Par un mémoire en défense, enregistré le 26 juin 2024, la préfète de l’Ain conclut au rejet de la requête.
Elle soutient que les moyens soulevés par M. A ne sont pas fondés.
Vu les autres pièces du dossier ;
Vu :
— la convention européenne de sauvegarde des droits de l’homme et des libertés fondamentales ;
— la charte des droits fondamentaux de l’union européenne ;
— le code de l’entrée et du séjour des étrangers et du droit d’asile ;
— le code des relations entre le public et l’administration ;
— le code de justice administrative.
Le président de la formation de jugement a dispensé la rapporteure publique, sur sa proposition, de prononcer des conclusions à l’audience.
Les parties ont été régulièrement averties du jour de l’audience.
A été entendu au cours de l’audience publique le rapport de M. Delahaye.
Considérant ce qui suit :
1. M. B A, ressortissant tchadien né le 15 avril 1994, entré régulièrement en France le 11 octobre 2021 sous couvert d’un visa D en qualité d’étudiant, s’est vu délivrer un titre de séjour en cette qualité valable jusqu’au 2 janvier 2024. Il a sollicité le 9 novembre 2023 le renouvellement de son titre de séjour. Par les décisions attaquées du 7 février 2024, la préfète de l’Ain a refusé de lui délivrer un titre de séjour, l’a obligé à quitter le territoire français dans un délai de 30 jours, a fixé le pays à destination duquel il pourra être éloigné d’office et lui a interdit de retourner sur le territoire français pour une durée d’un an.
Sur les conclusions aux fins d’annulation :
En ce qui concerne la décision de refus de séjour :
2. En premier lieu, la décision attaquée comporte les considérations de droit et de fait qui la fondent et est, par suite, suffisamment motivée. En outre, il ne ressort pas des pièces du dossier que la préfète de l’Ain, qui n’était pas tenue de mentionner l’ensemble des éléments relatifs à la situation personnelle du requérant, n’aurait pas procédé à un examen particulier de sa situation préalablement à son édiction.

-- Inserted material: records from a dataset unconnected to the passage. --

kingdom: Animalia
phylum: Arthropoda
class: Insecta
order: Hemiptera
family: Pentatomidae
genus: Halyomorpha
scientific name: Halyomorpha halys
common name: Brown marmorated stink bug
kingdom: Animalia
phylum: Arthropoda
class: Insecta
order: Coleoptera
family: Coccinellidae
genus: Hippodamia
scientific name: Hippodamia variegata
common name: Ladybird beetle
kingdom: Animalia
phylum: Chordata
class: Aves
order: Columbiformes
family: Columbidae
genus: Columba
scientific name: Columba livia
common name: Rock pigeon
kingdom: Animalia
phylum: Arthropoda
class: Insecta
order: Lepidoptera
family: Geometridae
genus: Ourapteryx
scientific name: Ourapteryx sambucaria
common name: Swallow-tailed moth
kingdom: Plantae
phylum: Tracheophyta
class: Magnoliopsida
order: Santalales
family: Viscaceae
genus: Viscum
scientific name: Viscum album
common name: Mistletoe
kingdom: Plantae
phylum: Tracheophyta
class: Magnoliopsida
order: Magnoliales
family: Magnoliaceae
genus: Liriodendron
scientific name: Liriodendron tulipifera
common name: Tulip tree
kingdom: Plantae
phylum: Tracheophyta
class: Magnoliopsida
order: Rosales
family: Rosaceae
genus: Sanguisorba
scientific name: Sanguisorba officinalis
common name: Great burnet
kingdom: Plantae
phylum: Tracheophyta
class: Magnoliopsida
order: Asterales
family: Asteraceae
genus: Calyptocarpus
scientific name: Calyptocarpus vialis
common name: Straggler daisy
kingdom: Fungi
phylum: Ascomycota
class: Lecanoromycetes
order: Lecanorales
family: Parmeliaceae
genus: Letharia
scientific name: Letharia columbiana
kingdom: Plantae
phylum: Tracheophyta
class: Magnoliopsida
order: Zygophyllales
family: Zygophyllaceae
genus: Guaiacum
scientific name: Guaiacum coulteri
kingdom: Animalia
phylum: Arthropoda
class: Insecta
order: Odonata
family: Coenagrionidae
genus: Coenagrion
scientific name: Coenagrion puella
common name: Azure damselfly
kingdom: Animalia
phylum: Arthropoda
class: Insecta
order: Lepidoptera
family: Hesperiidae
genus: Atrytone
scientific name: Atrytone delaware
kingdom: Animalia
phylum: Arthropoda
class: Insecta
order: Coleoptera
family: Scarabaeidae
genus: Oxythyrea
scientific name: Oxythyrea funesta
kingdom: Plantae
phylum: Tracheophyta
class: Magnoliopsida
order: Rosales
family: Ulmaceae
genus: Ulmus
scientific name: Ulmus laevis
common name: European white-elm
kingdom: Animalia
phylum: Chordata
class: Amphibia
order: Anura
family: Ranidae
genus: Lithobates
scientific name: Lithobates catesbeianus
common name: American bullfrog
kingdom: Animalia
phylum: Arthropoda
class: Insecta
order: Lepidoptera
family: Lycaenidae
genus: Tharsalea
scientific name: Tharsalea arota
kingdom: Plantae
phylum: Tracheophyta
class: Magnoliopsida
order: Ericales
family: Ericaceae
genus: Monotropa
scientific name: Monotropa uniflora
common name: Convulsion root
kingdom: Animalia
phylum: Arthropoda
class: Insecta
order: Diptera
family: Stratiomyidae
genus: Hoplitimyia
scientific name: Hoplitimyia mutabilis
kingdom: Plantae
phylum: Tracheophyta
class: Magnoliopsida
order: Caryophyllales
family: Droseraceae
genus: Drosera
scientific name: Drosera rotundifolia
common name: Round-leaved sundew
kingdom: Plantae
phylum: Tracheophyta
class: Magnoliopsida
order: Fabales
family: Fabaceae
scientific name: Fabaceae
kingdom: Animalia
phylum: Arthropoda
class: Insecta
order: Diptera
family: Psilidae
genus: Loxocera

3. En deuxième lieu, la décision a été prise après que M. A a formulé une demande de renouvellement d’un titre de séjour dans laquelle il a été en mesure d’exposer en quoi il devait être autorisé à demeurer sur le territoire français. L’intéressé ne se prévaut d’ailleurs d’aucun élément pertinent qu’il aurait été empêché de faire valoir et qui aurait pu influer sur le contenu de la décision attaquée. Cette dernière n’a, dès lors, pas méconnu son droit à être entendu, qui fait partie intégrante du respect des droits de la défense, principe général du droit de l’Union.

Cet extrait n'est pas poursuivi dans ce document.